State Sen. Borris Miles, D-Houston, said he was grateful to Nim Kidd, chief of the Texas Department of Emergency Management, for the increased testing in Miles’ largely black and Hispanic district, which did not receive state-provided testing until May.
“I have to give them credit for the attention. We have more testing sites and have access to more testing sites. Nim Kidd and his group are doing a fantastic job,” he said.
In the last three weeks, he said the testing sites in his district had tested more than 100 people every day they were open.
“We’re thankful for it, it’s never too late,” Miles added. “We can catch up and we still gotta reach deeper into the community.”
But lawmakers still have concerns. On Tuesday, the Mexican American Legislative Caucus and the Texas Legislative Black Caucus sent Abbott a letter requesting a meeting with state health officials to discuss COVID-19’s disproportionate impact on minorities.

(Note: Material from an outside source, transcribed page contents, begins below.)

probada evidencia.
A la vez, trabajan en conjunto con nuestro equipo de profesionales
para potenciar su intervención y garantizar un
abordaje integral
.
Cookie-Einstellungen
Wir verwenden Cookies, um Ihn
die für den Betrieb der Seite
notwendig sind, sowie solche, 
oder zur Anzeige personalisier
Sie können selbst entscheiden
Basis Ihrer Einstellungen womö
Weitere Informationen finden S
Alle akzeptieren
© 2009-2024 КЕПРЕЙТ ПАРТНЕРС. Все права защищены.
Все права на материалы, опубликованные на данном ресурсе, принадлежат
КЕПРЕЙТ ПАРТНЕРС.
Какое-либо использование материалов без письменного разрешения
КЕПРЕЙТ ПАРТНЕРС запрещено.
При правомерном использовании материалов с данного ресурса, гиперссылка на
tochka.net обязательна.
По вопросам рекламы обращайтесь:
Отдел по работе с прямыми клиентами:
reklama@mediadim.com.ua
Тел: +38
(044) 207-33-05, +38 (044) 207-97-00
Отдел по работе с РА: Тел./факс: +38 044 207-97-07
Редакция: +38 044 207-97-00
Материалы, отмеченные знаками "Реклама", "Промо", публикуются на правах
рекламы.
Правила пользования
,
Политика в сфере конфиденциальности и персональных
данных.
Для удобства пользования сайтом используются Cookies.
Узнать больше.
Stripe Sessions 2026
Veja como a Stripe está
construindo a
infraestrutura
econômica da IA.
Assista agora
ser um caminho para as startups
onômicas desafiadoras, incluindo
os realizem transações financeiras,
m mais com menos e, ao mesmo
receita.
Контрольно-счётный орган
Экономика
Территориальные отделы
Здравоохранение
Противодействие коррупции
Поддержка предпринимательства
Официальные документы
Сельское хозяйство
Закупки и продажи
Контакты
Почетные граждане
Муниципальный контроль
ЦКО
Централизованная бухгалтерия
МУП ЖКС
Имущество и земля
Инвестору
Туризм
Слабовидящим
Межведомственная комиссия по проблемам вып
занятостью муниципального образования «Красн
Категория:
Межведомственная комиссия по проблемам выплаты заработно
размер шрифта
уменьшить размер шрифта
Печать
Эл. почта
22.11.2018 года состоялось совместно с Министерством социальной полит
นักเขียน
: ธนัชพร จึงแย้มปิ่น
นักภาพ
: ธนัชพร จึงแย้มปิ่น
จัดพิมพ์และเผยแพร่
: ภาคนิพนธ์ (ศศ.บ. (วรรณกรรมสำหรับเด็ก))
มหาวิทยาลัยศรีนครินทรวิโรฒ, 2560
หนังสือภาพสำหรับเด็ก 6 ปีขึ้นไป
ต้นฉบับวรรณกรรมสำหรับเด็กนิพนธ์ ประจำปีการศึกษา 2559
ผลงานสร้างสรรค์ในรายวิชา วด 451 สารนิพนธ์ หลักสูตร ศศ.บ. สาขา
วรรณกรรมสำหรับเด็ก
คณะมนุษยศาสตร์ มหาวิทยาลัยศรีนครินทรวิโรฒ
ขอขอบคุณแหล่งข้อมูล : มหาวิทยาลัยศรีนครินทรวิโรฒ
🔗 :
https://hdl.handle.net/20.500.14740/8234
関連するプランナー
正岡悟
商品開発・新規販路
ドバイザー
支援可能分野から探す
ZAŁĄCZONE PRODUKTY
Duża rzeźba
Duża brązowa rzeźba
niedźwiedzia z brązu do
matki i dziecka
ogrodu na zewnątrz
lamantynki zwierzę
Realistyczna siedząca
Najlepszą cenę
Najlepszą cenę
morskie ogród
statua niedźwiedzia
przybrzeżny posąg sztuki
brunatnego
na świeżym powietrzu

“The voices from the communities being most impacted by the COVID-19 pandemic must be included as we craft policy solutions,” State Rep. Rafael Anchia, a Dallas Democrat who leads the Mexican American Legislative Caucus said in a statement. “The announcement of a state study and pledges for increased testing in Black and Hispanic populations represent a welcome response to long-standing requests from a bipartisan group of legislators. While we are optimistic that this is a step in the right direction, it is vitally important that those representing communities hit hardest by COVID-19 be included in this effort.”
Black legislators say that being kept out of the loop complicates their efforts to get information to their constituents, who are among the hardest hit by the disease.
Hispanic lawmakers have similar complaints. Without communication, some constituents — particularly Spanish-speaking ones — may not learn about the new testing sites.
Kidd said he had not heard of any language barriers at the testing sites, except at the meat-packing plants in the Panhandle where patients spoke nine different languages and 20 different dialects.
Hispanic lawmakers also are concerned that unauthorized immigrants may be staying away from testing sites because they feared being asked about their citizenship status.
Kidd said unauthorized immigrants would still have access to the tests.
“People that are undocumented still get health care,” he said. “We’re asking for identification so we make sure we get your results back to you. We need your contact information to get back to you and because of the payment process and reimbursement process, there’s a question of having insurance. But having insurance is not a condition of getting a test.”
Still, some lawmakers are concerned that SB 4 — a 2017 state law that allowed police to ask about citizenship status during a routine stop — has had a chilling impact on the state’s immigrant community.
“Policies like SB 4 sow distrust in government, sow fear, not only in immigrant communities but people like you and me when they’re driving down the street,” said State Rep. Cesar Blanco, D-El Paso. “If I’m an immigrant construction worker in this country and I have a family I need to feed — in their mind it’s probably safer to quarantine for 14 days and lose a paycheck rather than going to go get tested and get deported.”
Blanco said he does not believe the state intends to turn people over to immigration, but it is a concern that needs to be addressed in order to reassure immigrants who may fear getting a test.
Another concern is a potential surge in cases from the recent protests across the state against police brutality. Kidd said his department would be ready to shift strategy to deploy its mobile units to any new “hot spots” that arise.
“As many Texans continue to gather for protests, the state is also taking steps to address potential surges in COVID-19 cases,” Abbott said in his announcement. “We are ensuring that Texans can continue to safely exercise their First Amendment Rights while putting protocols in place to identify and mitigate any spread of COVID-19.”